2011年6月22日水曜日

偉大なる「父の日」

 先週の日曜日、週に一度のガムラン教室に通おうと、バスでコリアンタウンへ向かっていたら、突然、車窓に人だかりが飛び込んできた。場所はビバリーヒルズでもブランド街で名高いロデオドライブ。映画撮影の見学にしては列が長すぎる。気になってバスを降りると、クラシックカー・ショー「ザ・ロデオドライブ・コンコース・デ・エレガンス」だった。

米国もこの19日が「父の日」(「母の日」も日本と同じだった)。イベントは、お父さんたちに楽しんでもらおうと毎年開かれていて、ウィルシャー大通りの北側1キロ弱が歩行者天国となり、フィアットやフェラーリー、アルファ・ロメオなど120台を超すイタリア製高級車やバイクが並んでいた。

 憧れの車を前に、“かつての少年”はタイムスリップしたみたいだ。
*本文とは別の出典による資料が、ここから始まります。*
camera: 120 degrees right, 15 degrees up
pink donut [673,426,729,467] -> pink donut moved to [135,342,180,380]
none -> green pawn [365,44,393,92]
カメラやビデオ片手に目を輝かせ、子供そっちのけで車の前でポーズを取ったり、運転席をのぞきこんだりしている。中には、アウディーやランボルギーニのように試乗可能な企業による最新モデルの展示車もあり、車に乗り込んだかと思うとハンドルを握り、皮の触り心地を確かめてうっとりするのだった。

 真っ赤な1967年製ランボルギーニ(400GT)が目に入った。車の前に上品な初老の紳士が座っていたので、話しかけたら、気さくなその人がオーナーだった。イベントの共催者ビバリーヒルズ市がインターネットで出展者を募集していたので、参加したという(出展者は、原則個人のボランティア出展)。車の値段を聞いたら150.000ドルだった。

混雑しているから、車に来場者が傷でもつけられたらどうするんだろう。各展示車には白いロープで立ち入り禁止のサインがあったのに、ロープをまたいで車に近づくファンも少なくない。「触らないで」と制止するオーナーもいたが、多くは見てみぬふり。万一、来場者に傷つけられても主催者は責任を負わないのに。さすがに、その紳士も「乳母車を押した人が車に近づいたら、車体を擦られないかハラハラするんだけどね」と肩をすぼめた。

 「なんで大切にしている車を出品するんですか」と尋ねると、「だって、今日は父の日じゃないですか。年に一度だけ、車好きのお父さんを楽しませてあげたいじゃないですか」。そう言ってガッハッハと笑った。

参加者もボランティアも車でつながるアメリカの偉大な「父の日」。「日本でこんなイベントあったらいいなぁ」と思ったが、こんな催しにボランティアで出展する大金持ちはまずいないだろう。仮にイベントを開いたところで、ゴルフ以外に趣味を持っている4、50代の男性も少なさそうだ。

そもそも、せっかくの日曜日、疲れた体を引きずって、出かけるお父さん自体そんなにいないし。日本のお父さんは疲れているもの。